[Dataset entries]

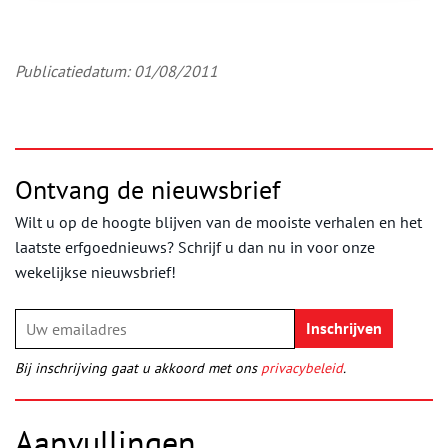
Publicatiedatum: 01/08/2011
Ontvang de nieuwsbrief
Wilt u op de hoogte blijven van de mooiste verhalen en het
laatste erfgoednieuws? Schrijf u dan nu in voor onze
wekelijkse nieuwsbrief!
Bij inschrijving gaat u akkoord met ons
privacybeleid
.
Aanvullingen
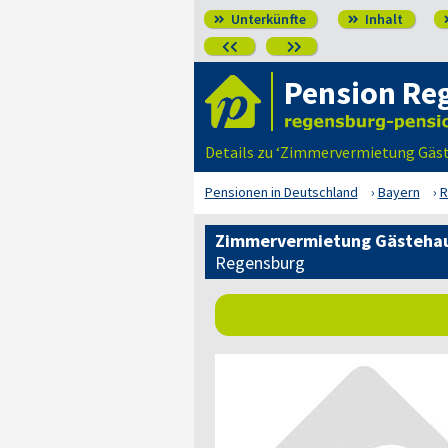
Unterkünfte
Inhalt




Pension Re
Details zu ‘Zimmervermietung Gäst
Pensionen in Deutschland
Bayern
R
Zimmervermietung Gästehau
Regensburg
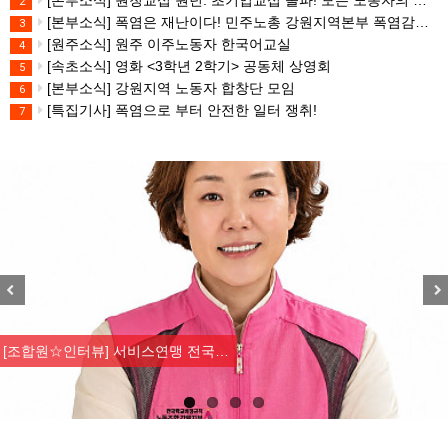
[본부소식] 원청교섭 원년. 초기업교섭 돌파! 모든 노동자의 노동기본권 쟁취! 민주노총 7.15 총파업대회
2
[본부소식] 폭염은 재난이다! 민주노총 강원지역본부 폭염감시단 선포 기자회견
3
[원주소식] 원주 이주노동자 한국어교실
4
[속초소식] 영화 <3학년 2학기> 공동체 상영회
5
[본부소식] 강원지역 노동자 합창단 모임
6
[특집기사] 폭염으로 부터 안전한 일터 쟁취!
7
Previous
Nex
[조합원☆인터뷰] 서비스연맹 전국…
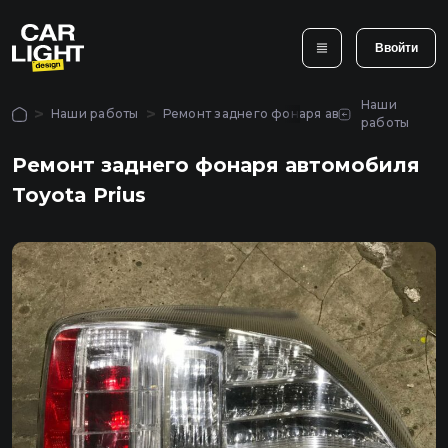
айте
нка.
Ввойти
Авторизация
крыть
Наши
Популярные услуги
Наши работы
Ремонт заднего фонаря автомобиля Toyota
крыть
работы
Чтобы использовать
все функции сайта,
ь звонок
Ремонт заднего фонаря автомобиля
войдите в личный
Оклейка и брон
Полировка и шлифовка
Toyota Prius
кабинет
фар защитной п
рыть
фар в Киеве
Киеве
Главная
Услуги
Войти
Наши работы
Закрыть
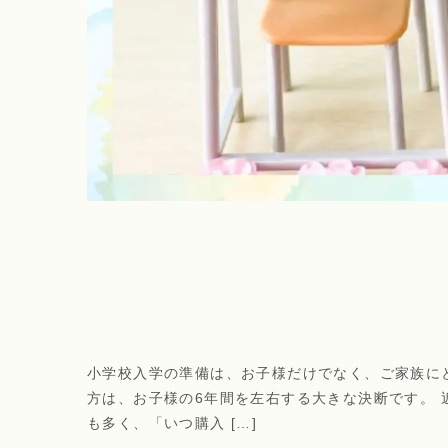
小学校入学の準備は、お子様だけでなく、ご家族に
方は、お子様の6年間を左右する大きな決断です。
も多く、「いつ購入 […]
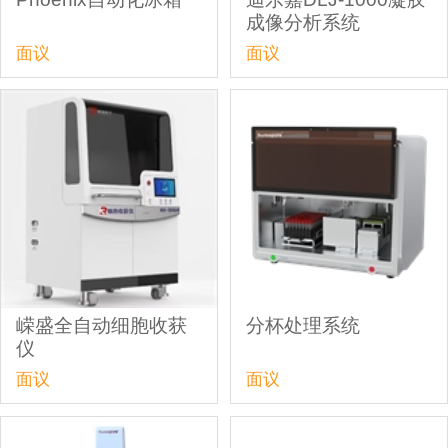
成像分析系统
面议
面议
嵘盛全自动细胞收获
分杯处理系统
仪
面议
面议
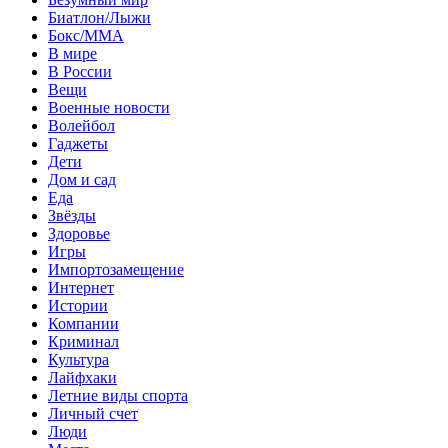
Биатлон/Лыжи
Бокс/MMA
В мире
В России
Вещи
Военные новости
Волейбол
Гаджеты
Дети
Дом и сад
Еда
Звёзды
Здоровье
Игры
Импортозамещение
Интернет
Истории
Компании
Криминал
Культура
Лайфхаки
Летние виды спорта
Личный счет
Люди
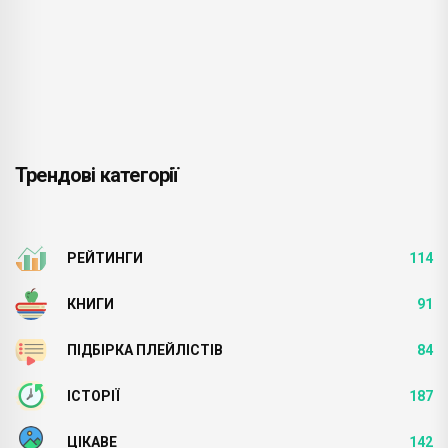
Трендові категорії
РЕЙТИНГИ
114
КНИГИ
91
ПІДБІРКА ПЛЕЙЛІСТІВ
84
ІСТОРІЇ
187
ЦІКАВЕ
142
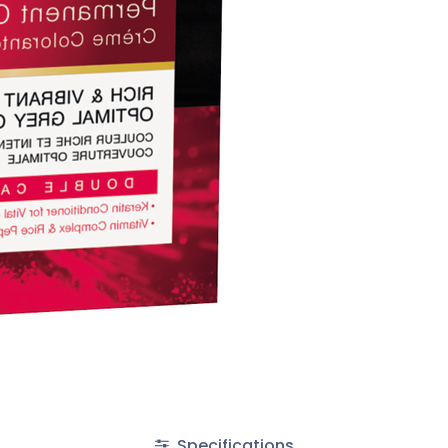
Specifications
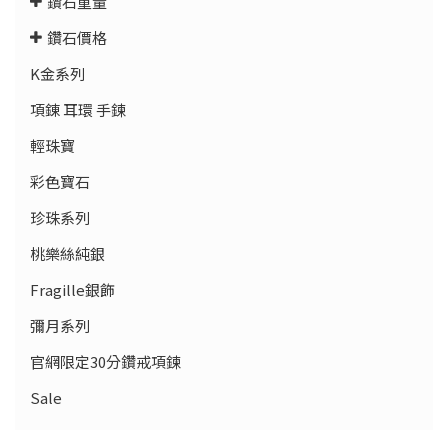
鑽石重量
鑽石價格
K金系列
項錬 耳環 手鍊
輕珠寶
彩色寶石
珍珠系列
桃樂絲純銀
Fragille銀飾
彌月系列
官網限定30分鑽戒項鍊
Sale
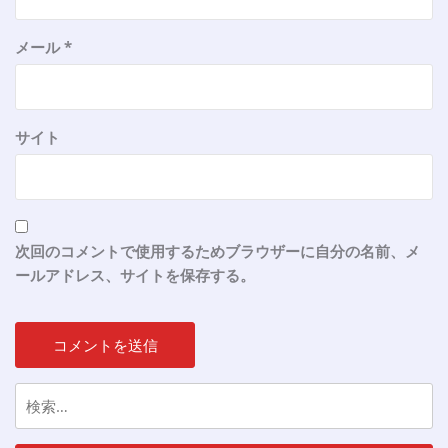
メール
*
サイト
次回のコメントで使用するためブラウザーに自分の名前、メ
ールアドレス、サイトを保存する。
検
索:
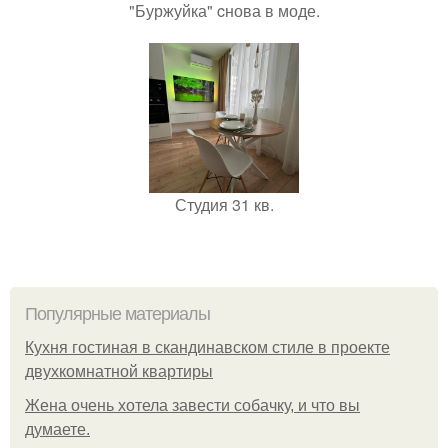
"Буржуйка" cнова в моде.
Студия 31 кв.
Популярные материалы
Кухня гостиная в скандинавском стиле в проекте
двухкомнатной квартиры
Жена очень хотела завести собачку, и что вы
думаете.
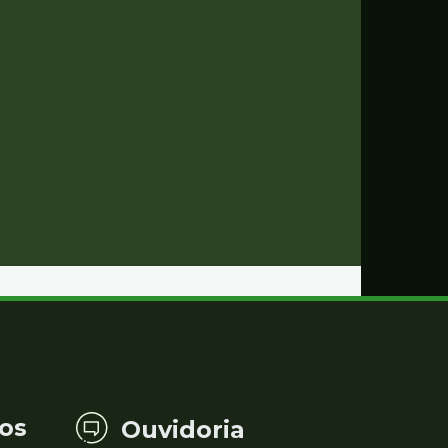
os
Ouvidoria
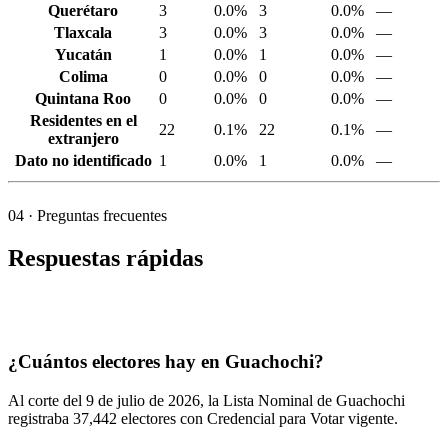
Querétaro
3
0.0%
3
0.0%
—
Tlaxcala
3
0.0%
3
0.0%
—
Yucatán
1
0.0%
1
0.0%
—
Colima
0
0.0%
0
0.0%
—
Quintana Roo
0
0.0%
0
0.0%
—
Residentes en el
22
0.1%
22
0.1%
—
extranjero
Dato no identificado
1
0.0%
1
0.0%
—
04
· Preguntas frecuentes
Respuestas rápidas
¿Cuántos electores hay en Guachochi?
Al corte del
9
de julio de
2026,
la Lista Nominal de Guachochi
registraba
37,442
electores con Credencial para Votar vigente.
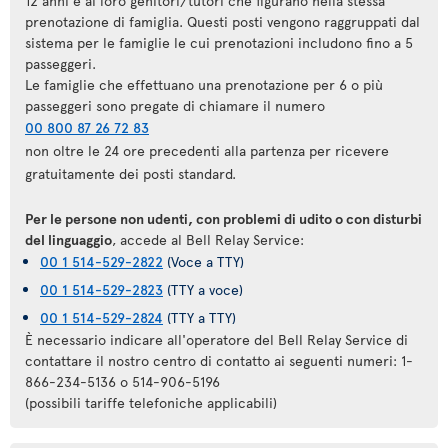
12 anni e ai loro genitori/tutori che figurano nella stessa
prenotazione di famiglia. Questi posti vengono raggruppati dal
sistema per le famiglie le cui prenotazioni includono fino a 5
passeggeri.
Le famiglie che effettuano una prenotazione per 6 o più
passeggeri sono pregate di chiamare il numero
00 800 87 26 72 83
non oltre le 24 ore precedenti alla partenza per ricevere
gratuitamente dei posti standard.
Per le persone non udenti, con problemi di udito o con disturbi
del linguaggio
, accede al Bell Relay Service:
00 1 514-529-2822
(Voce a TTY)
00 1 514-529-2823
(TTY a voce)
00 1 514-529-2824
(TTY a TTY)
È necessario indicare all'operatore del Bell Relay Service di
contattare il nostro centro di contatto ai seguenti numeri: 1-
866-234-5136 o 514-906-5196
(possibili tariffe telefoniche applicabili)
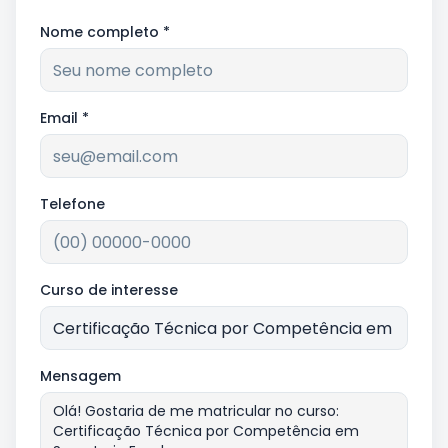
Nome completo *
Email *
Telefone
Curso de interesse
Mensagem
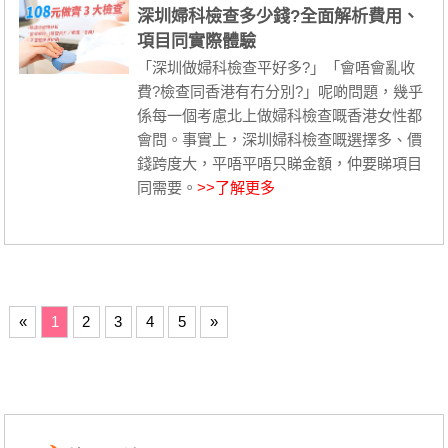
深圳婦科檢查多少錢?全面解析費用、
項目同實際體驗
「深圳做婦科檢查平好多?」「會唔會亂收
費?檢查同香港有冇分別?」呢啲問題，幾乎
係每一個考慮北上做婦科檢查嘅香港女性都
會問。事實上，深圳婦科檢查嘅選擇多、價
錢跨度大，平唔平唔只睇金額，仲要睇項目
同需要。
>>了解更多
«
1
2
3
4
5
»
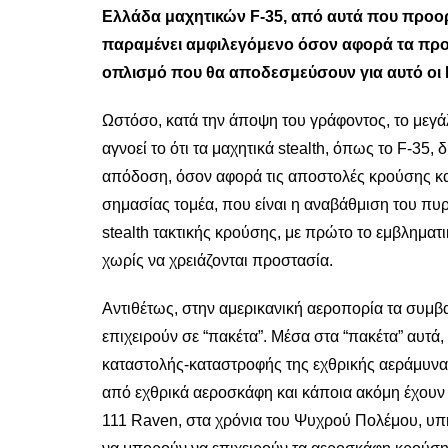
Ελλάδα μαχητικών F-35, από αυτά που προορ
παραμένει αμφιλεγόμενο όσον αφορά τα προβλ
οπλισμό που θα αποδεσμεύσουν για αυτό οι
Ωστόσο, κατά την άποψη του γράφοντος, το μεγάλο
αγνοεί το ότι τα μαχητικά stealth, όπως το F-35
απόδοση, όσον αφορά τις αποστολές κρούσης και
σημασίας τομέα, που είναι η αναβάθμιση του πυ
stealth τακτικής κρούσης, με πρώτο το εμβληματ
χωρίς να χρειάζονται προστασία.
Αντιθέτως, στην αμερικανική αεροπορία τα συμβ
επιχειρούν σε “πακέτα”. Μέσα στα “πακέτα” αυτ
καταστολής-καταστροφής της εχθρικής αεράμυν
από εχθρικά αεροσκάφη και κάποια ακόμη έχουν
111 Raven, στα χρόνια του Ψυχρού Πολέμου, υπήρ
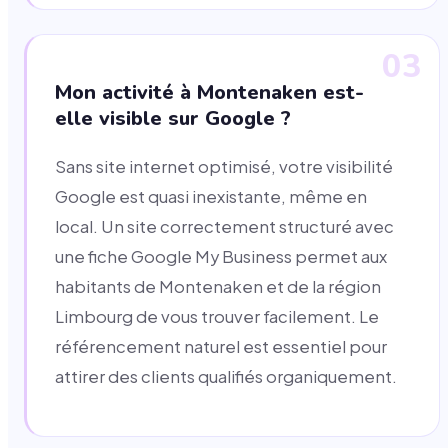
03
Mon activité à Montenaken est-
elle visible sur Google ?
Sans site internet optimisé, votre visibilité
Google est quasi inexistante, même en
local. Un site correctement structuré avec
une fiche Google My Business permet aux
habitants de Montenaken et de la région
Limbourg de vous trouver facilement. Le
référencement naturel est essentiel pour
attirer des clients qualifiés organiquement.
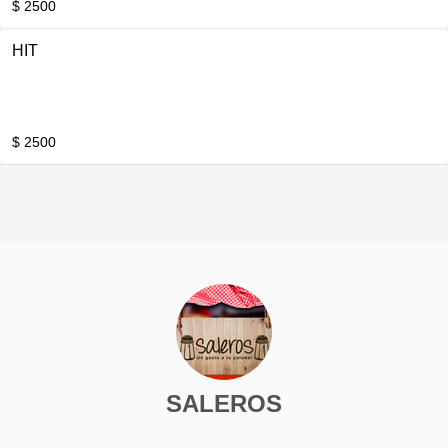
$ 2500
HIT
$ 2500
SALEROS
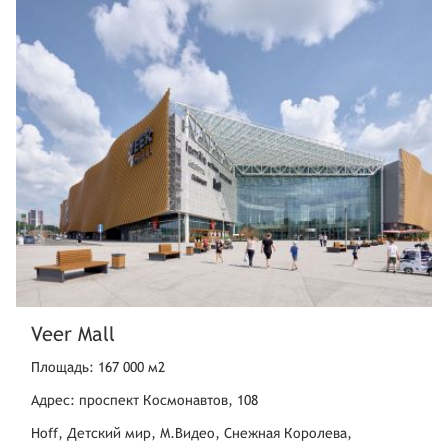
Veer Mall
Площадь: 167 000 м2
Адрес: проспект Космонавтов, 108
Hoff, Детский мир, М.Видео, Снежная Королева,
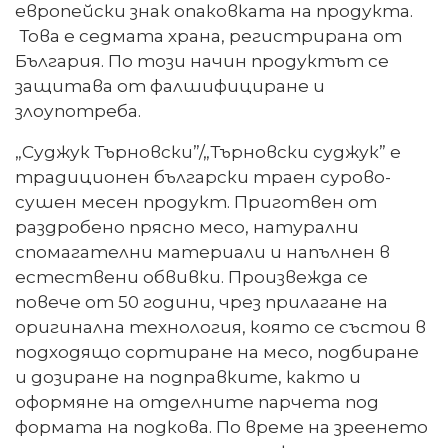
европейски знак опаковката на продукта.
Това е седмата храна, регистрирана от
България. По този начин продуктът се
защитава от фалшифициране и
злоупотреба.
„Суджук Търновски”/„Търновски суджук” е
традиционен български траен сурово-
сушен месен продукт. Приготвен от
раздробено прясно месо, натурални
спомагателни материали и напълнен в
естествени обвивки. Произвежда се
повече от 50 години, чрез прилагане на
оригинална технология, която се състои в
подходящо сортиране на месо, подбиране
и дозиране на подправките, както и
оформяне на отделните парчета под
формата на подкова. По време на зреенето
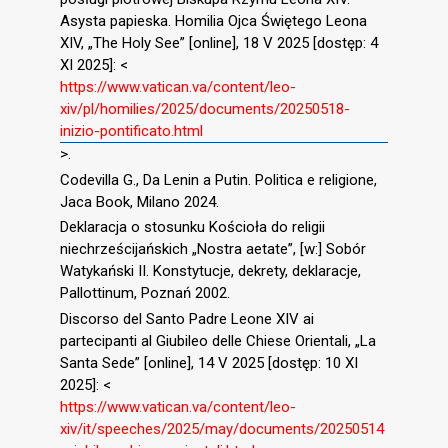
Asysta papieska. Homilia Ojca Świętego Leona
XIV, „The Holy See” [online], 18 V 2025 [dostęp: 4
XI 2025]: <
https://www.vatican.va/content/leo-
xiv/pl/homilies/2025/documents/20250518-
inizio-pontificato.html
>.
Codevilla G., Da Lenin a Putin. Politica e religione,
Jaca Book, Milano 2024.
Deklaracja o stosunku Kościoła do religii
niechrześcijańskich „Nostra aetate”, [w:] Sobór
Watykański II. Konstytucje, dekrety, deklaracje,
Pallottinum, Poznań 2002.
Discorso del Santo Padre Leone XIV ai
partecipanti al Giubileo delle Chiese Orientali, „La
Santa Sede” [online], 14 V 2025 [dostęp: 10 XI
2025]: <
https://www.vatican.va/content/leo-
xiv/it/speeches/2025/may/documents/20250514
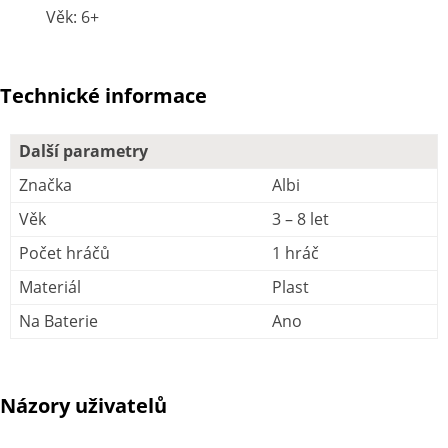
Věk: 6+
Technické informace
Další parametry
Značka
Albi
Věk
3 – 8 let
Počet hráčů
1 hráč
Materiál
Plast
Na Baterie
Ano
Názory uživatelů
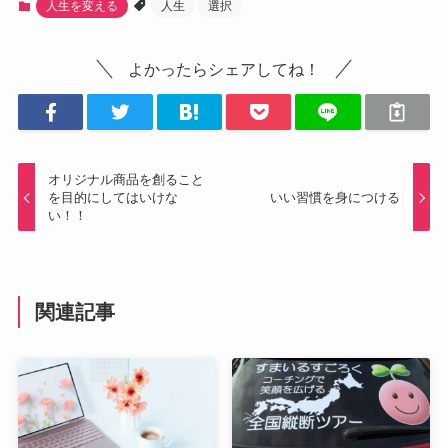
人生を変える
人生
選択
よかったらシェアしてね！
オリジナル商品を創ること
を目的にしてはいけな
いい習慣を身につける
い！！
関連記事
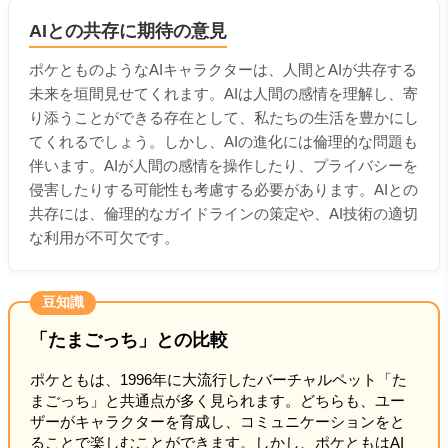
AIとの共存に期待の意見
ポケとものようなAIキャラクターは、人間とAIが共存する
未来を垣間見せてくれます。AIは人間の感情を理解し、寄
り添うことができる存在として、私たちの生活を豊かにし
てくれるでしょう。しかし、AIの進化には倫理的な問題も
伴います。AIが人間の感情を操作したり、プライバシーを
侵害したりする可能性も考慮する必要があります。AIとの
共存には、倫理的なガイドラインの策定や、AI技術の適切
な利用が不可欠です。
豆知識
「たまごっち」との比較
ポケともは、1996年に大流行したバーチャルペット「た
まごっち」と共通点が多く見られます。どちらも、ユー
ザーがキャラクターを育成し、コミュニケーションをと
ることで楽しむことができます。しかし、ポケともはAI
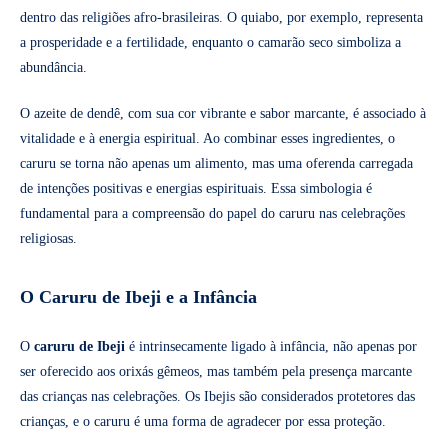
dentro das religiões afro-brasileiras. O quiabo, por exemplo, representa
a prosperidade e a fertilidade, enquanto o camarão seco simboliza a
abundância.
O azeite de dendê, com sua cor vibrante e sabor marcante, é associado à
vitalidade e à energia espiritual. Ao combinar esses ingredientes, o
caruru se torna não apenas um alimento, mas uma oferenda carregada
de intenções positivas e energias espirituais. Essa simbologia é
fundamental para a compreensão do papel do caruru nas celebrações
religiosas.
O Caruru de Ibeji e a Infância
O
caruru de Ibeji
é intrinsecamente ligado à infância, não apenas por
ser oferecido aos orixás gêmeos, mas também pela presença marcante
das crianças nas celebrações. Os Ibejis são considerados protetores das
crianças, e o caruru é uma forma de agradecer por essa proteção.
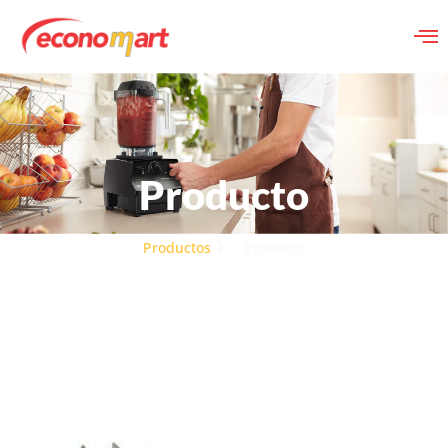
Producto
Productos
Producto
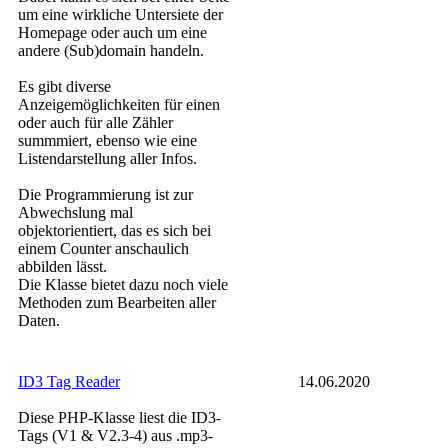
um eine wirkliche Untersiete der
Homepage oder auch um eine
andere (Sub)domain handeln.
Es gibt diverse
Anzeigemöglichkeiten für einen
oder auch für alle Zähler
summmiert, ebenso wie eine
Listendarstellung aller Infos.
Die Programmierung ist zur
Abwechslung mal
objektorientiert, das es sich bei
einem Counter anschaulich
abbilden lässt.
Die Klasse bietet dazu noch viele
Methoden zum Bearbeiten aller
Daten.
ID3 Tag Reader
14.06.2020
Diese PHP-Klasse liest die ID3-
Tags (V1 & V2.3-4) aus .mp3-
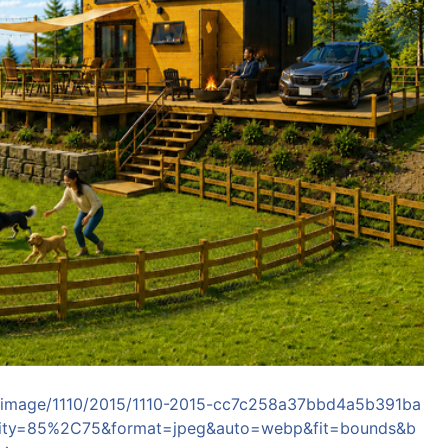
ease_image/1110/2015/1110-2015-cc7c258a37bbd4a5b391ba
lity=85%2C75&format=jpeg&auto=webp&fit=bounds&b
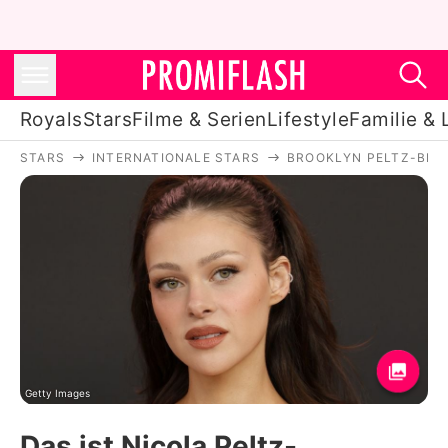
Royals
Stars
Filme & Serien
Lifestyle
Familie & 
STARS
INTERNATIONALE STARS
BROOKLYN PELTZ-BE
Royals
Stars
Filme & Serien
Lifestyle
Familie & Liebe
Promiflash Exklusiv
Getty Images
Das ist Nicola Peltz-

WHAT NEEDS TO BE DONE: Transcribe only the lines above that start at the line containing "χωρίς να χρειάζονται προστασία." and end at the line containing "Limbourg de vous trouver facilement. Le". Omit pictures.

EXERCISE SOLUTION:
χωρίς να χρειάζονται προστασία.
Αντιθέτως, στην αμερικανική αεροπορία τα συμβ
επιχειρούν σε “πακέτα”. Μέσα στα “πακέτα” αυτ
καταστολής-καταστροφής της εχθρικής αεράμυν
από εχθρικά αεροσκάφη και κάποια ακόμη έχουν
111 Raven, στα χρόνια του Ψυχρού Πολέμου, υπήρ
03
Mon activité à Montenaken est-
elle visible sur Google ?
Sans site internet optimisé, votre visibilité
Google est quasi inexistante, même en
local. Un site correctement structuré avec
une fiche Google My Business permet aux
habitants de Montenaken et de la région
Limbourg de vous trouver facilement. Le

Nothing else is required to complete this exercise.